- ENTRIES SUPPLIED
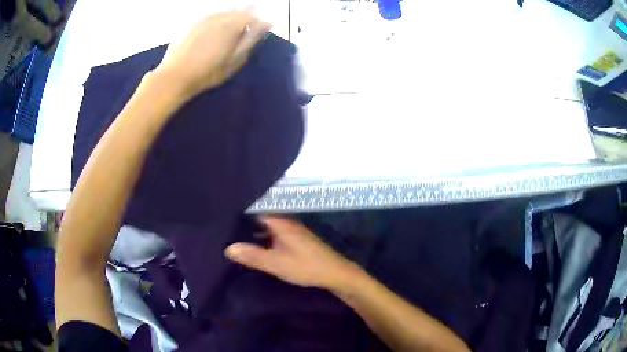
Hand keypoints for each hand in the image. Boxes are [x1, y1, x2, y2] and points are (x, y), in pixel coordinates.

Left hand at [155, 10, 270, 101]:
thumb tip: (266, 24)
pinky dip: (219, 15)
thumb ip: (251, 40)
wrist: (175, 76)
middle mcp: (219, 16)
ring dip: (234, 13)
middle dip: (249, 13)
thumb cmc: (207, 73)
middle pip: (239, 10)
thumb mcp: (234, 60)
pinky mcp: (191, 22)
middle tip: (254, 18)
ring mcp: (204, 18)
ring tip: (238, 18)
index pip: (253, 16)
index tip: (267, 25)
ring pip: (225, 10)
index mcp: (232, 25)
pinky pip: (211, 13)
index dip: (261, 20)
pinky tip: (219, 21)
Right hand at [225, 217, 361, 289]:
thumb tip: (228, 248)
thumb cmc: (305, 266)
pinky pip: (275, 235)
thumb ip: (252, 256)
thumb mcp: (276, 263)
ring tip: (235, 239)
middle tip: (225, 231)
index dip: (239, 215)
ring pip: (268, 228)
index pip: (255, 211)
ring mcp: (292, 231)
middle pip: (261, 219)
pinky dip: (264, 240)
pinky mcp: (296, 240)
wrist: (335, 273)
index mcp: (280, 222)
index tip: (223, 219)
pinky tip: (256, 248)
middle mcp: (286, 222)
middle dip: (244, 225)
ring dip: (254, 233)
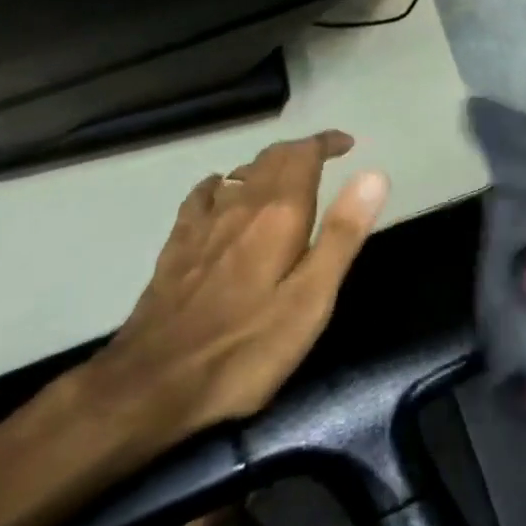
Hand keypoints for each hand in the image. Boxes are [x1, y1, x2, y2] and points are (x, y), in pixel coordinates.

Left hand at [90, 131, 388, 447]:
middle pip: (271, 157)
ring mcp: (204, 224)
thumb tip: (374, 174)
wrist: (152, 383)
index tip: (347, 144)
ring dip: (268, 164)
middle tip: (325, 157)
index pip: (304, 155)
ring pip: (240, 173)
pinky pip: (203, 195)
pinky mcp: (177, 246)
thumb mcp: (311, 298)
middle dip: (301, 150)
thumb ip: (343, 233)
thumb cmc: (246, 346)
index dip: (326, 143)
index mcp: (279, 213)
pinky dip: (224, 183)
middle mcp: (241, 205)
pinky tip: (223, 191)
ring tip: (286, 176)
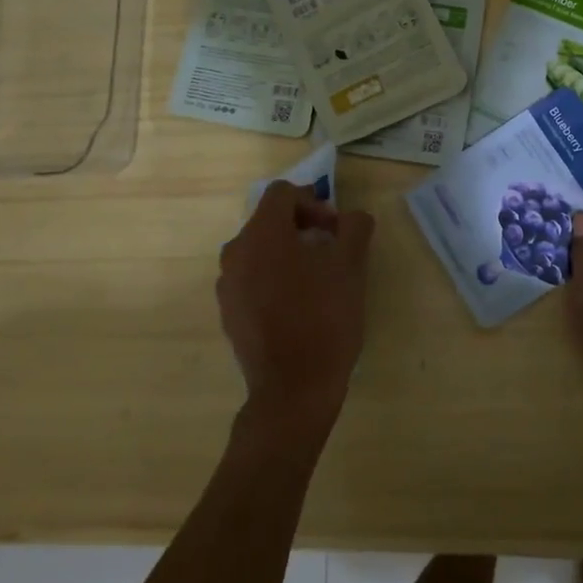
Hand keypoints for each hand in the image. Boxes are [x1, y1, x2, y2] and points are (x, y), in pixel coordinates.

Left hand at [217, 181, 374, 434]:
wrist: (293, 389)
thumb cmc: (324, 318)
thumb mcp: (351, 267)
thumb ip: (354, 228)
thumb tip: (352, 216)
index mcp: (262, 234)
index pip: (283, 193)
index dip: (313, 202)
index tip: (335, 228)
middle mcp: (236, 252)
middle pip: (269, 220)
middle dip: (302, 226)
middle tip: (332, 249)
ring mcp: (228, 285)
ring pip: (259, 250)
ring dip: (288, 252)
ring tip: (317, 277)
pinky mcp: (229, 312)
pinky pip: (251, 278)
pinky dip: (273, 277)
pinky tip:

- WORK TO BE COMPLETED
Exactly as they stand, set down the lines from the start of the material through the line with "middle pip: (261, 219)", both ends included, omitting the pictures.

- WRITTEN REPLY
Hand keypoints for each hand in the image. Boxes are [x1, y1, x2, y2] and points are (x, y), in pixel coordinates.

Left hand at [155, 10, 270, 101]:
thumb tip: (266, 24)
pinky dip: (219, 15)
thumb ip: (251, 40)
wrist: (175, 76)
middle mcp: (219, 16)
ring dip: (234, 13)
middle dip: (249, 13)
thumb cmc: (207, 73)
middle pip: (239, 10)
thumb mcp: (234, 60)
pinky mcp: (191, 22)
middle tip: (254, 18)
ring mcp: (204, 18)
ring tip: (238, 18)
index pip: (253, 16)
index tip: (267, 25)
ring pip: (225, 10)
index mcp: (232, 25)
pinky pip: (211, 13)
index dip: (261, 20)
pinky tip: (219, 21)
Right hand at [225, 217, 361, 289]:
thumb tip: (228, 248)
thumb cmc: (305, 266)
pinky pip: (275, 235)
thumb ip: (252, 256)
thumb mcp: (276, 263)
ring tip: (235, 239)
middle tip: (225, 231)
index dip: (239, 215)
ring pip: (268, 228)
index pip: (255, 211)
ring mcp: (292, 231)
middle pip: (261, 219)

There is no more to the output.